The International Broadcast Center in Sochi is a cavernous place where halls stretch on forever, where one can walk miles in the building in a single day. It has to be big enough to hold 8,000 journalists.
We nod as we pass each other in hallways, but now some of us are doing more than nodding. We are scanning our fellow journalists head to toe — scanning to see if they are wearing our clothes.
That is because something has gone deeply and terribly awry in the basement of the IBC.
That is where the laundry service is located. It’s in a hallway outfitted with the sort of creature comfort stores that help us survive a month away from home.
Along with a McDonald’s, a general store, a souvenir shop, a small grocery, a post office, and a bank, is a laundry service.
Here’s the problem. After you drop off your clothes to the non english speaking women at the laundry, you don’t get them back.
Well, you’ll get some of them back, along with someone else’s clothes. You’ll get your shirts but not any of your underwear. You’ll get someone else’s underwear. You will get back five pair of socks that are ten mismatched socks paired up — and on a good day, some of the socks may actually be yours.

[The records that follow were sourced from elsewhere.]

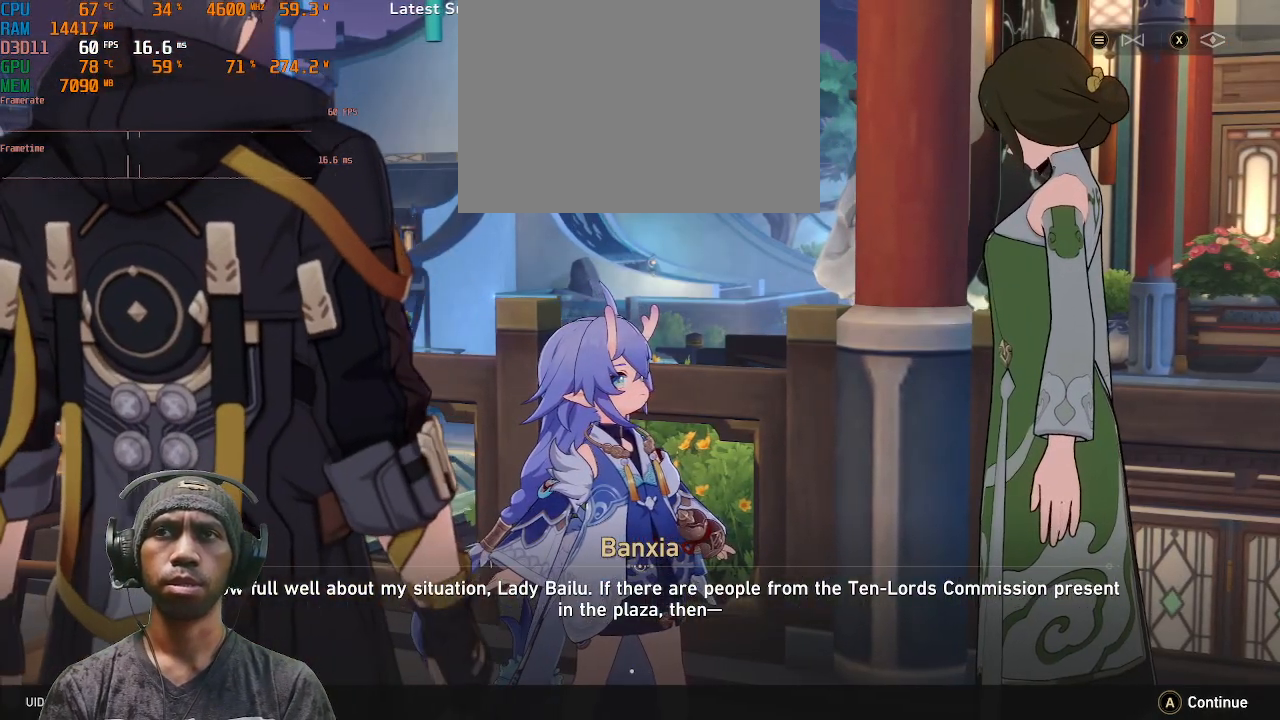
{"buttons": ["R2"], "left_stick": "center", "right_stick": "center", "events": []}
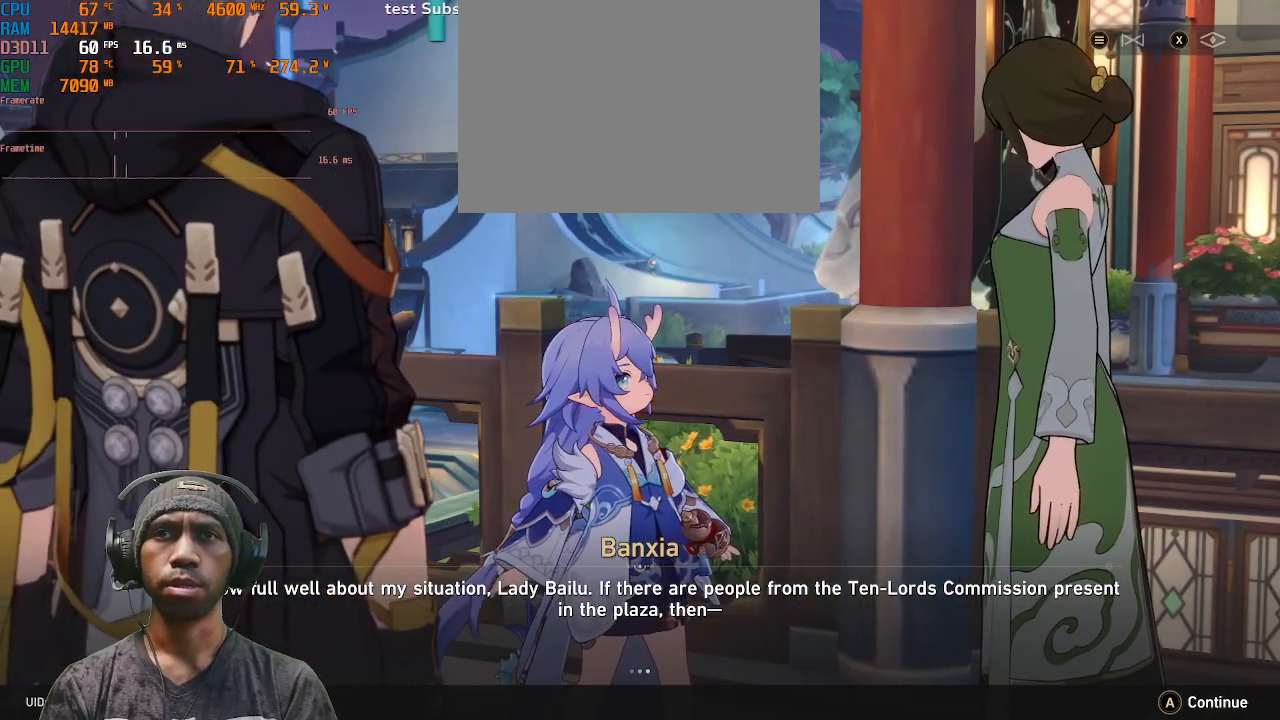
{"buttons": ["R2"], "left_stick": "center", "right_stick": "center", "events": []}
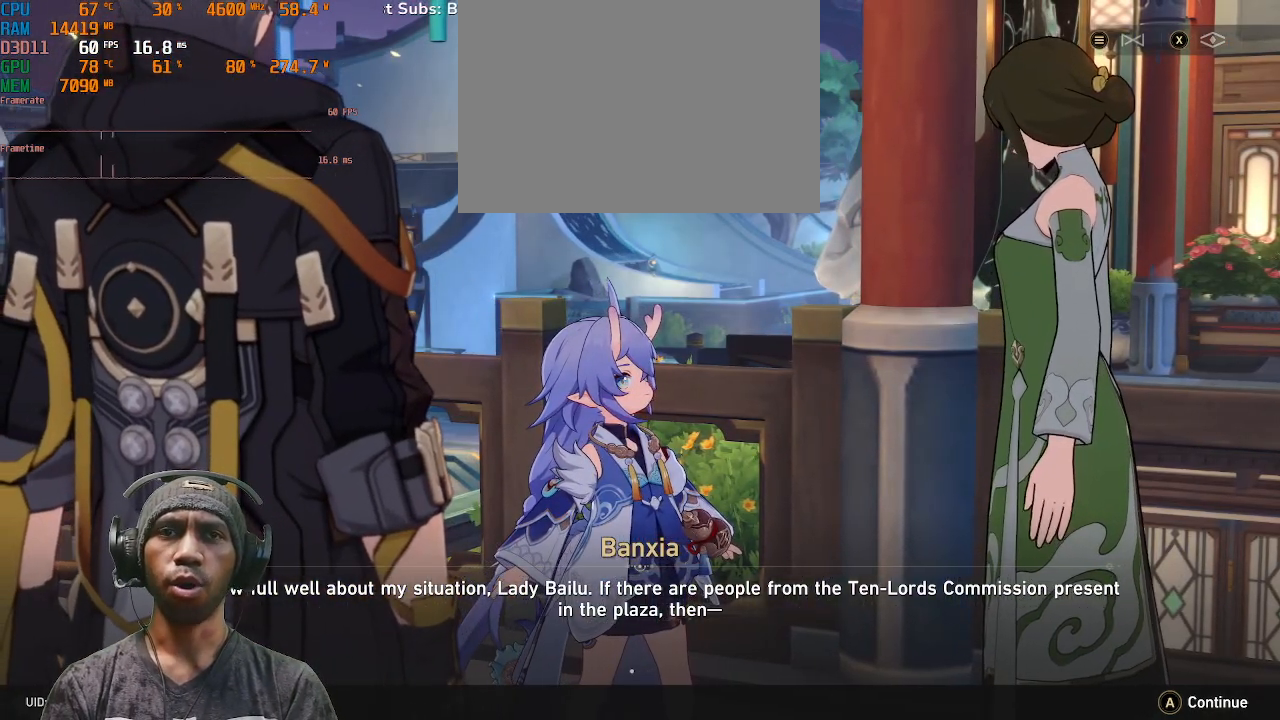
{"buttons": ["R2"], "left_stick": "center", "right_stick": "center", "events": []}
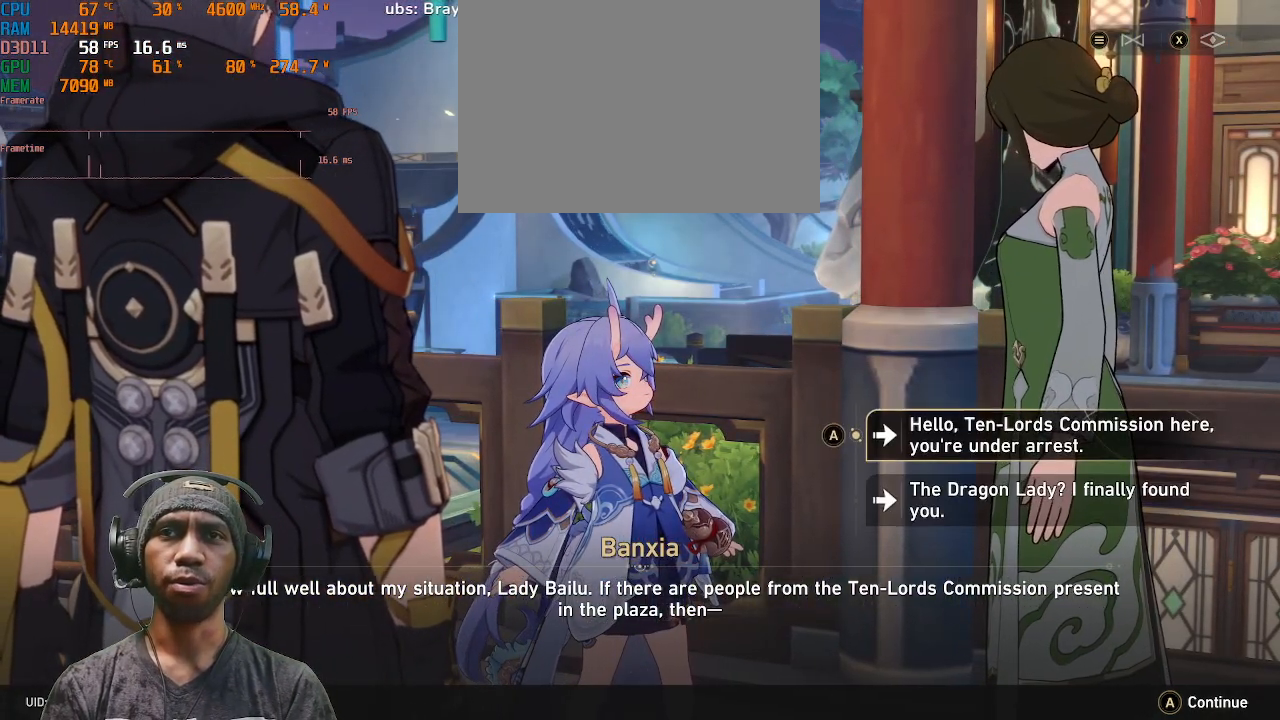
{"buttons": ["R2"], "left_stick": "center", "right_stick": "center", "events": []}
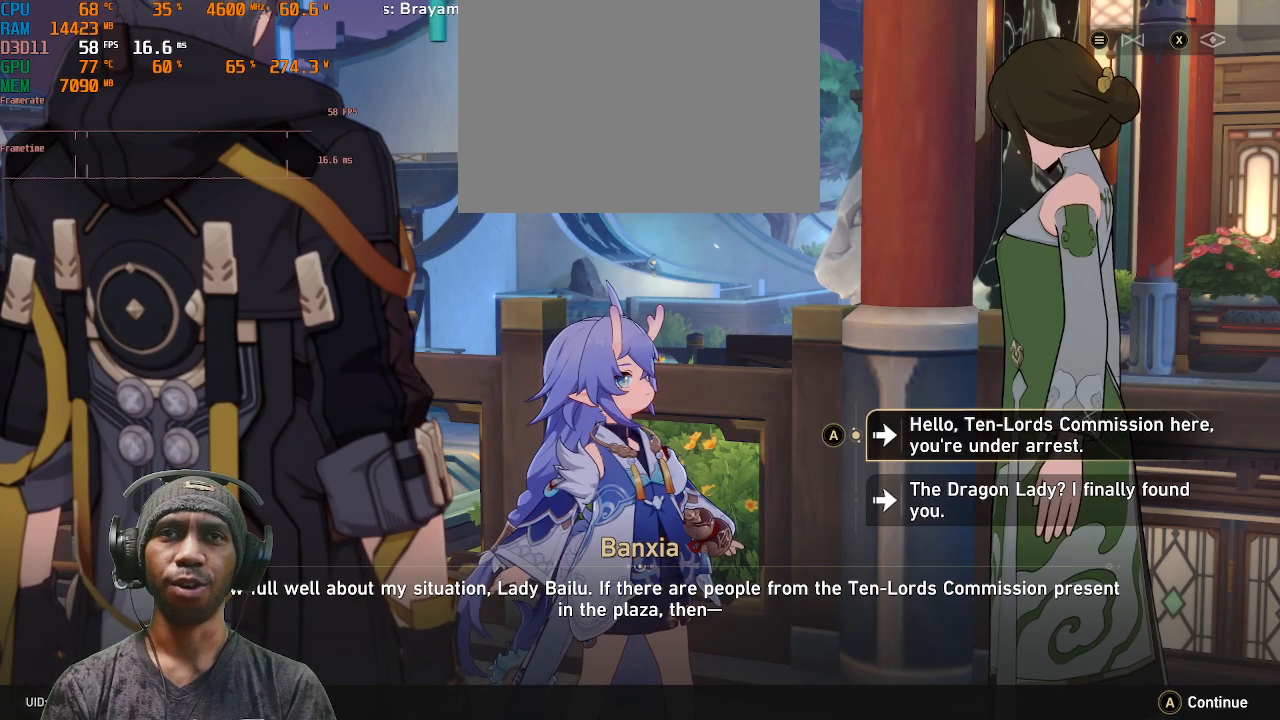
{"buttons": ["R2"], "left_stick": "center", "right_stick": "center", "events": []}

Incredibly frustrated journalists stand in the hour long line(which we don’t have time to do because we’re kind of busy covering The Olympics),waiting their turn to demand their boxers back, not the tighty whiteys they’re clutching in the plastic bag.
The women who work the laundry store have two english sentences they’ve memorized, and they use them all day. “Come back tomorrow,” and “Is it yours?”
The second line has become a favorite, because they will proffer a plastic wrapped package to you, extending it like a gift. “Is it yours?” they will ask. Sometimes this will go on with more than a dozen random plastic packages, each bulging with someone else’s delicates.
Three weeks in, hope has died. We are the six year old on Christmas morning who has wised up and realized there’s no Baby Alive in that wrapping. Oh no, it’s socks and underwear that have been worn by some 45 year old dude from Korea, and maybe that dude from Korea has been offered my smart wool socks and my $14 dollar a pair underwear.
Our team leader Tim Dietz is missing so much clothing he’s become the poster child for laundry loss. He now takes photos of his clothes before he takes them to the laundry ladies, so he can show them photos of what he’s missing. It hasn’t worked. He has the saddest camera roll at the OIympics — one that is filled with pictures of clothes that have vanished into the IBC.
I saw what was happening to all of my colleagues and started hand washing my clothes in my hotel room sink that has no working stopper. I now have a pulled muscle in my wrist from trying to wring out jeans.
Of all the things I worried about before these olympics, this wasn’t one of them.
Every time I walk the hallways, I half expect to see Tim wrestling a button down shirt off another guy. Of course it hasn’t happened. But we have seven days to go, more days than there are shirts. There’s still time.